# WHAT THIS TASK INVOLVES:
Your answer is to be the exact text of the lines from the one containing "273 203 20.3" through the final line of the entries, restated in full, with pictures omitted.

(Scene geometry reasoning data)
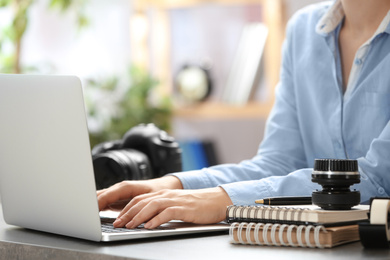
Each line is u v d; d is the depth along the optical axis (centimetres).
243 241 126
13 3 406
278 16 430
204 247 123
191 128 492
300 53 193
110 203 162
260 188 151
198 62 482
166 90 477
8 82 145
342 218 124
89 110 447
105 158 191
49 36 508
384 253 114
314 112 187
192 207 142
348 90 180
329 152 183
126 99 449
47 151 135
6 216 157
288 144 192
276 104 199
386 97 172
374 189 155
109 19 502
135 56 472
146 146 204
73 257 123
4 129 149
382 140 157
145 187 163
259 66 450
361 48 175
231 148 482
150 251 120
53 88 131
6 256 137
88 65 505
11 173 150
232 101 450
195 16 482
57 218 137
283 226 121
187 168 454
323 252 116
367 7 177
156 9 476
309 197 140
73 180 130
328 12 184
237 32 471
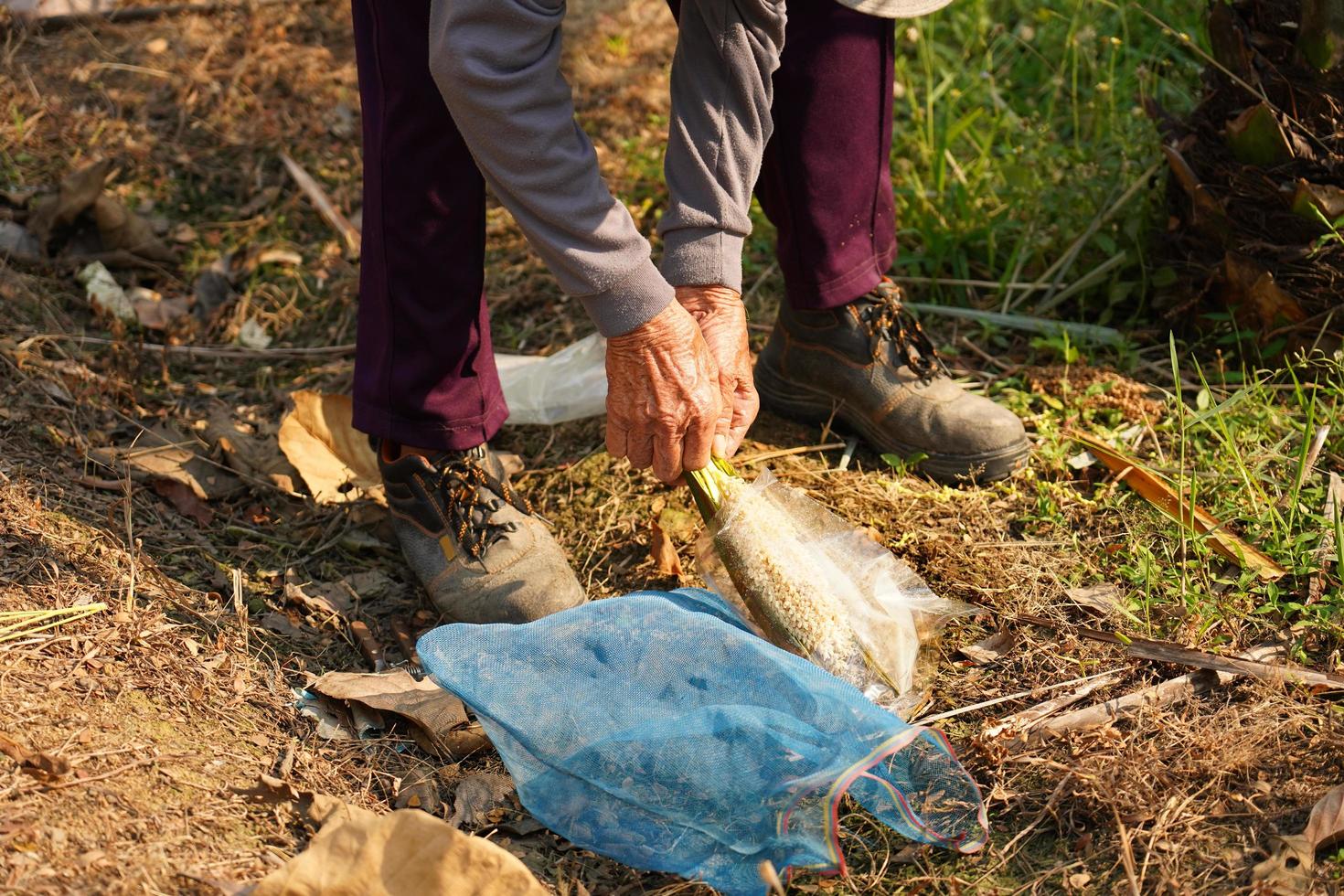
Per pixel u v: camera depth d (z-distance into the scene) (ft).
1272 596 6.04
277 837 4.97
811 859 4.74
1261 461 6.95
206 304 9.73
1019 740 5.48
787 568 5.74
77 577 6.15
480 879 4.42
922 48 11.14
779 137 6.84
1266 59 7.67
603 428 8.11
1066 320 8.95
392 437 6.44
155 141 11.21
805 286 7.34
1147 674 5.84
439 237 5.93
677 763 5.08
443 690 5.93
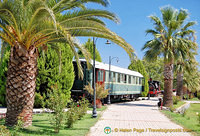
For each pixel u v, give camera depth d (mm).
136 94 32031
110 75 22266
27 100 8367
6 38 8094
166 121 12859
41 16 7074
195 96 57000
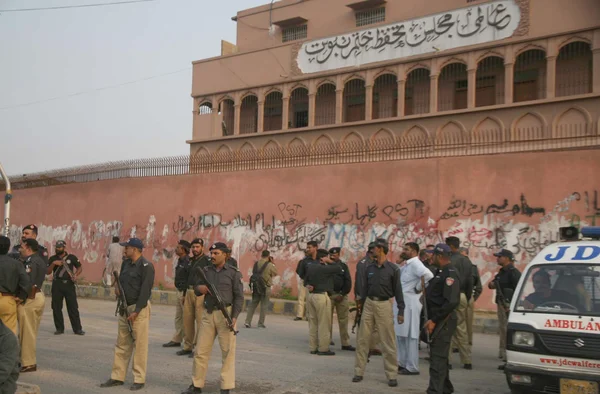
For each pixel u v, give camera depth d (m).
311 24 28.81
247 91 28.59
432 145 16.91
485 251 15.25
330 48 26.02
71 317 12.86
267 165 20.17
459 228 15.70
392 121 23.83
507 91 21.31
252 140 28.17
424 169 16.52
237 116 28.78
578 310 6.96
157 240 22.78
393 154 17.50
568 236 8.34
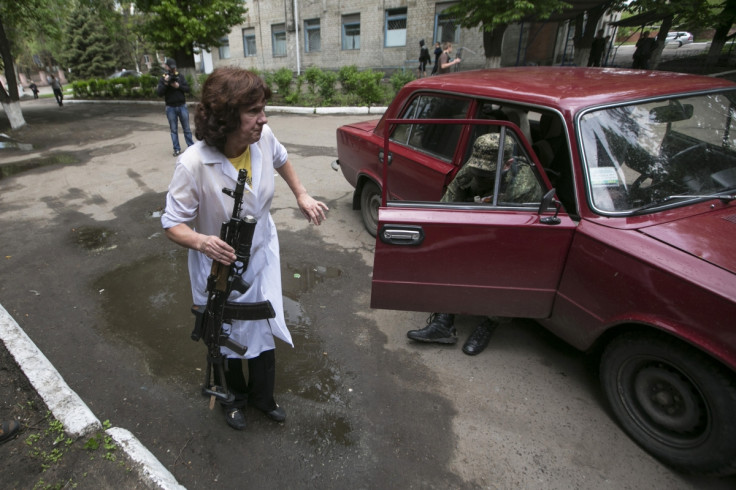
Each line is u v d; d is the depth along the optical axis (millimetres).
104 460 2100
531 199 2445
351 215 5312
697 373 1928
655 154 2402
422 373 2805
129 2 15461
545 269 2416
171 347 3055
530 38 19203
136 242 4672
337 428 2400
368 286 3799
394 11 19531
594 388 2660
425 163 3357
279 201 5840
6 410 2420
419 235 2422
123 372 2814
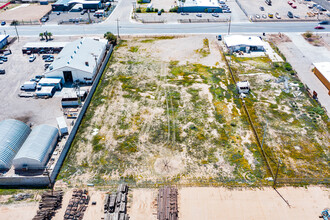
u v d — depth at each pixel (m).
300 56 91.62
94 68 78.56
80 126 62.69
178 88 75.31
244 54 93.12
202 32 107.94
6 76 79.56
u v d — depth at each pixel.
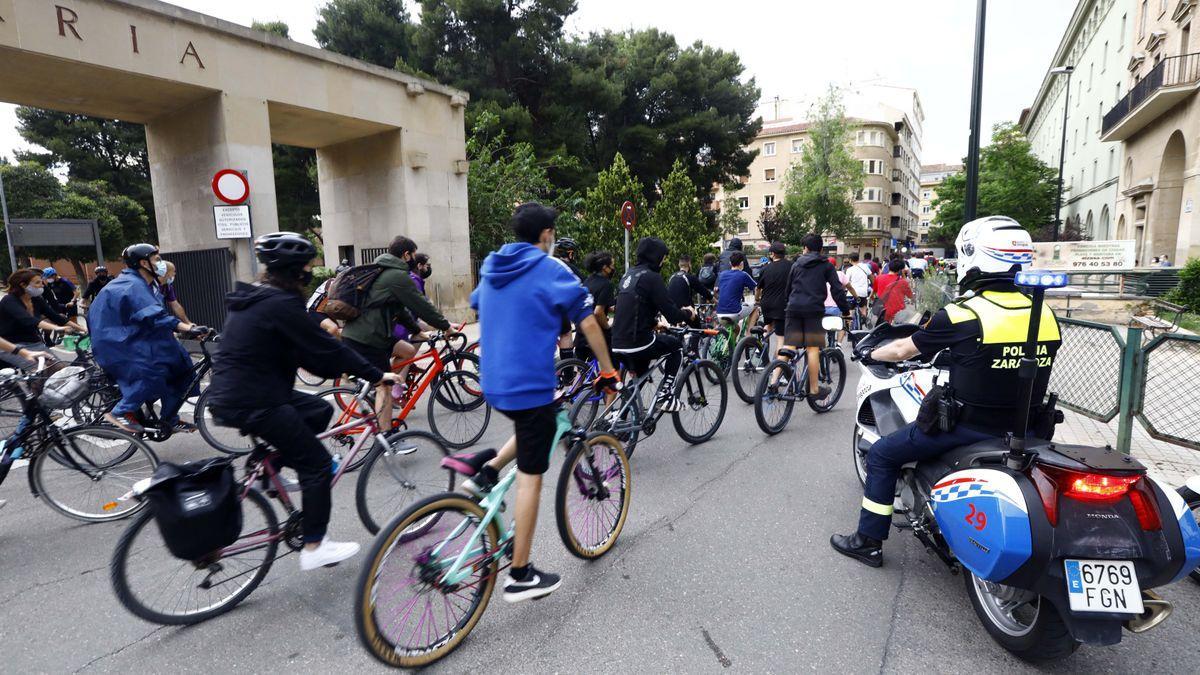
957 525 2.54
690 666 2.49
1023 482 2.36
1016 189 37.03
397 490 3.64
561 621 2.82
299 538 3.05
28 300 6.60
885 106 68.75
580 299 2.71
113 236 29.22
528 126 22.30
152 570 2.74
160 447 5.48
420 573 2.50
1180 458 4.91
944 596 3.00
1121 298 13.77
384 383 3.18
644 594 3.03
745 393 6.85
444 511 2.58
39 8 8.38
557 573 3.19
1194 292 12.53
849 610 2.88
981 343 2.62
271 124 12.88
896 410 3.64
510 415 2.70
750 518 3.87
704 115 27.16
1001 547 2.29
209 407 2.80
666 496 4.23
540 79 24.05
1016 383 2.67
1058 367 6.04
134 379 4.60
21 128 32.16
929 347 2.76
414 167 13.90
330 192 15.54
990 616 2.64
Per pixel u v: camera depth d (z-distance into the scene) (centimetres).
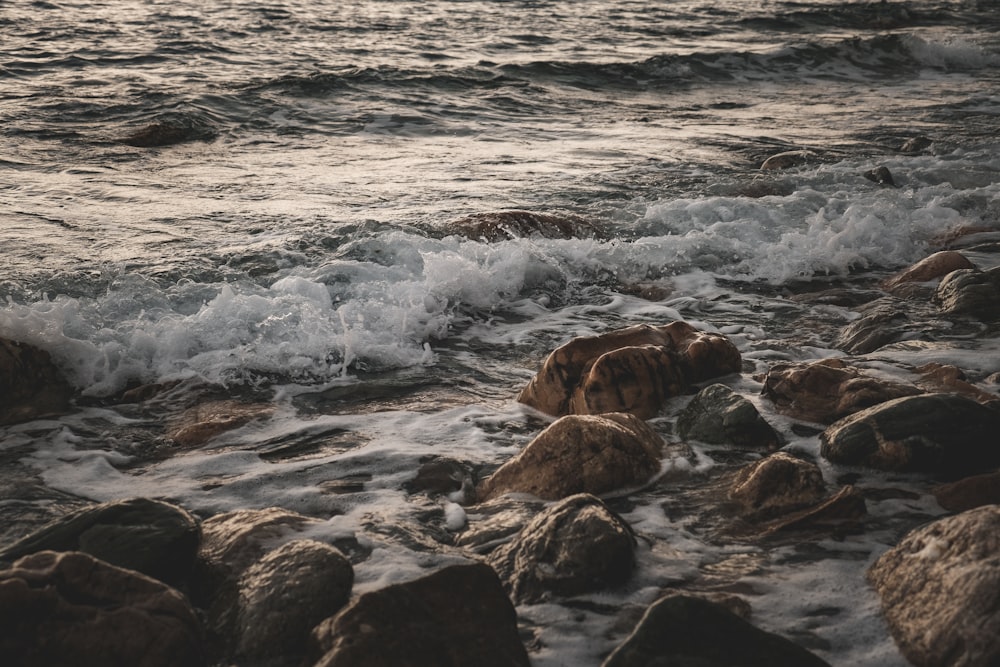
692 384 462
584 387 434
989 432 363
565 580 288
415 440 416
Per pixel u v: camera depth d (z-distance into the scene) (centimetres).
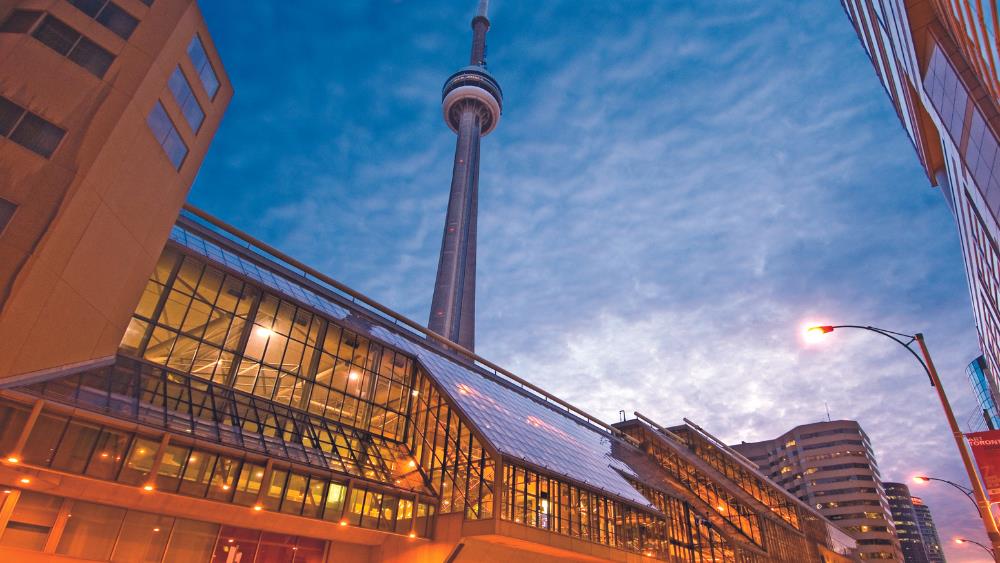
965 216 3469
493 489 3522
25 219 2192
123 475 2433
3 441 2092
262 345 3906
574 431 6462
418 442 4394
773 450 16938
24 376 2236
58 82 2403
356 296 5366
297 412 3822
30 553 2525
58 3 2488
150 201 2831
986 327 5550
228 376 3622
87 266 2453
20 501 2562
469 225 15025
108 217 2534
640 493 5356
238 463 2914
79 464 2312
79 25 2520
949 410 1552
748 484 8725
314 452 3472
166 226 3016
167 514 2988
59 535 2627
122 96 2553
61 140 2352
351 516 3262
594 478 4691
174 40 2859
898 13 2472
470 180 15825
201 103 3195
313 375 4138
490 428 4116
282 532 3378
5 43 2312
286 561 3353
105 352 2770
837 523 14125
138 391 2866
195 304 3622
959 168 2770
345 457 3656
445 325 12544
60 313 2345
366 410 4375
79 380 2542
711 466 8931
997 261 2944
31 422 2169
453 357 6147
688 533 5775
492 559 3591
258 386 3756
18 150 2236
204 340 3575
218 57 3338
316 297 4791
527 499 3691
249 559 3206
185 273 3638
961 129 2372
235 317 3831
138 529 2878
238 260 4266
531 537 3516
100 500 2770
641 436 8850
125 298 2797
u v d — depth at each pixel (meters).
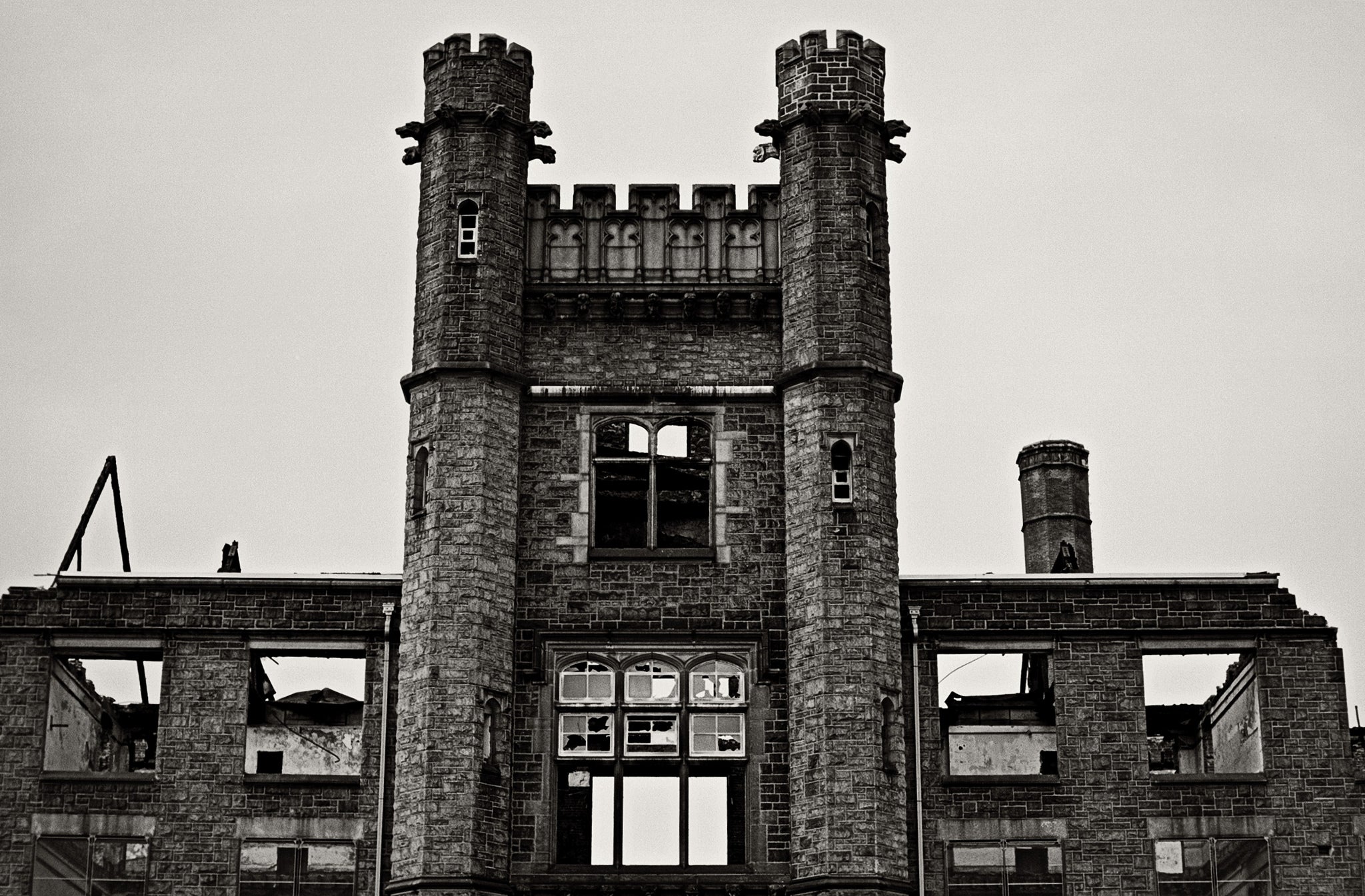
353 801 37.62
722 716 38.16
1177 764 43.34
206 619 38.50
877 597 38.00
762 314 40.47
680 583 38.84
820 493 38.50
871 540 38.25
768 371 40.16
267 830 37.44
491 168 40.59
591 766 37.94
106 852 37.31
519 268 40.44
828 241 40.06
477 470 38.62
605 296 40.28
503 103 41.12
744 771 38.47
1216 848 37.34
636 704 38.12
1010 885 37.12
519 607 38.66
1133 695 38.16
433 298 39.94
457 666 37.34
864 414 39.03
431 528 38.25
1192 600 38.62
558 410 39.84
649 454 39.72
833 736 37.00
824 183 40.44
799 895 36.41
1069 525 47.12
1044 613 38.56
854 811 36.53
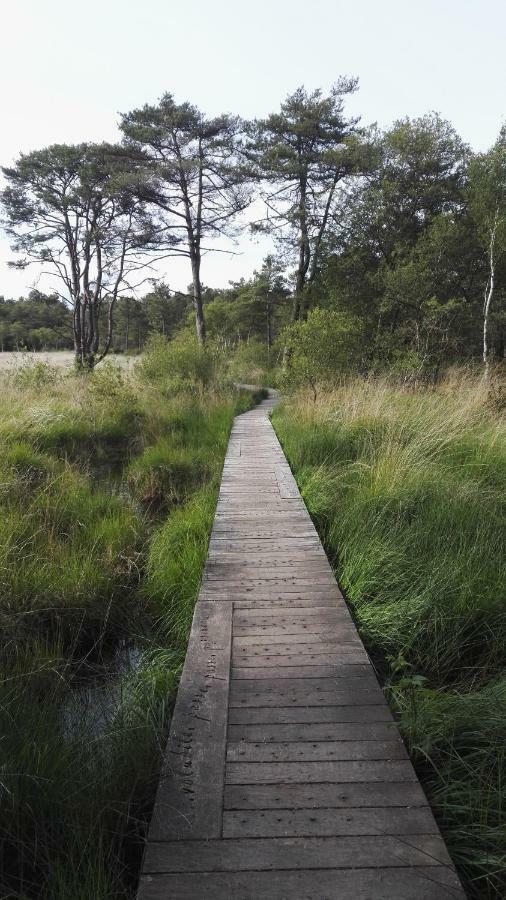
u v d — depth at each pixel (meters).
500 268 19.39
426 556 4.09
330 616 3.49
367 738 2.35
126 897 1.80
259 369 31.55
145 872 1.71
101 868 1.82
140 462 8.35
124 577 4.54
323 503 5.84
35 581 4.07
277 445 9.68
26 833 2.03
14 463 6.91
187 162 21.16
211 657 3.01
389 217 20.94
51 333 36.50
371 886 1.66
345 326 15.13
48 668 3.14
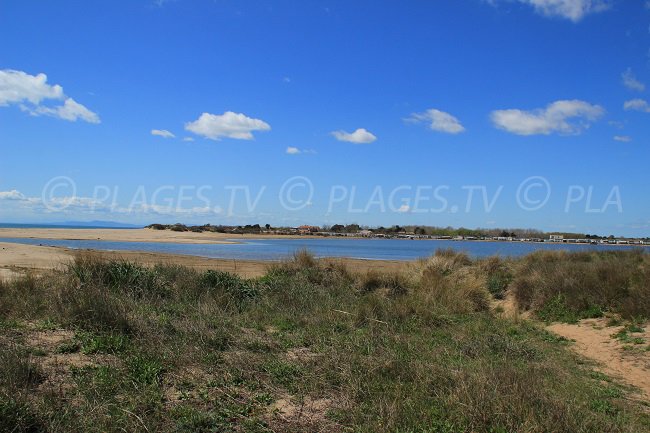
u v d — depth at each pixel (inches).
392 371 239.3
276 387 219.5
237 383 219.3
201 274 468.1
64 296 316.5
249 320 360.2
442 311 433.1
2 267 617.6
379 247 2207.2
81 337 255.0
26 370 195.9
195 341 268.7
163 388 205.2
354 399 205.8
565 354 334.6
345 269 604.7
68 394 186.9
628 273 510.6
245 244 1998.0
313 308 413.1
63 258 786.8
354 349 274.7
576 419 191.8
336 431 179.8
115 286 392.5
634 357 326.3
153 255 999.0
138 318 291.6
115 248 1293.1
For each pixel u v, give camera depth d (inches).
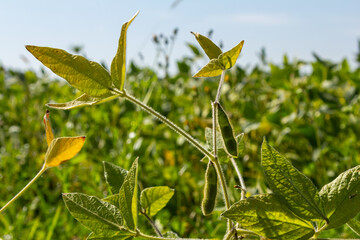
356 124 59.0
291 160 56.3
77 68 21.1
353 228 22.2
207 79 79.4
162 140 60.8
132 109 63.7
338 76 71.5
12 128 69.2
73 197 21.6
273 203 20.3
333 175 51.4
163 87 72.0
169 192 25.5
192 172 53.2
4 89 86.2
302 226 20.4
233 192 35.0
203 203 22.2
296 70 71.7
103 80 21.6
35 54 20.6
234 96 64.6
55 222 40.8
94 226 21.6
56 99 73.5
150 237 22.1
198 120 59.9
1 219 43.1
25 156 62.6
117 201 24.2
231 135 21.6
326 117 61.7
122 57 21.7
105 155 57.0
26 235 41.7
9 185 53.6
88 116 65.4
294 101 63.1
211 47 22.5
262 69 83.2
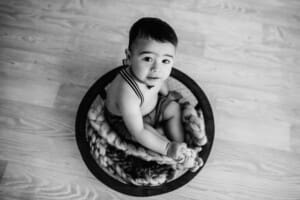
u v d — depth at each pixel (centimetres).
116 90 80
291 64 113
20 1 120
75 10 119
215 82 108
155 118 93
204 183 93
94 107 97
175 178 89
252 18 120
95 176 89
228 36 116
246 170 95
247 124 102
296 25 120
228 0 123
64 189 93
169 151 85
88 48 113
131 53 68
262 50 114
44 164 96
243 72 110
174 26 117
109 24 118
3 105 103
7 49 112
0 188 92
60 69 109
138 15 119
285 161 97
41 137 99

# RESULT:
273 203 20.3
333 175 51.4
163 87 72.0
169 192 25.5
192 172 53.2
4 89 86.2
302 226 20.4
233 192 35.0
203 203 22.2
296 70 71.7
103 80 21.6
35 54 20.6
234 96 64.6
55 222 40.8
94 226 21.6
56 99 73.5
150 237 22.1
198 120 59.9
1 219 43.1
25 156 62.6
117 201 24.2
231 135 21.6
326 117 61.7
122 57 21.7
105 155 57.0
26 235 41.7
9 185 53.6
88 116 65.4
294 101 63.1
211 47 22.5
262 69 83.2
u v d — depth at each pixel (centimetres).
116 90 80
291 64 113
20 1 120
75 10 119
215 82 108
155 118 93
204 183 93
94 107 97
175 178 89
252 18 120
95 176 89
228 36 116
246 170 95
247 124 102
296 25 120
228 0 123
64 189 93
169 151 85
88 48 113
131 53 68
262 50 114
44 164 96
243 72 110
174 26 117
109 24 118
3 105 103
7 49 112
0 188 92
60 69 109
138 15 119
285 161 97
41 137 99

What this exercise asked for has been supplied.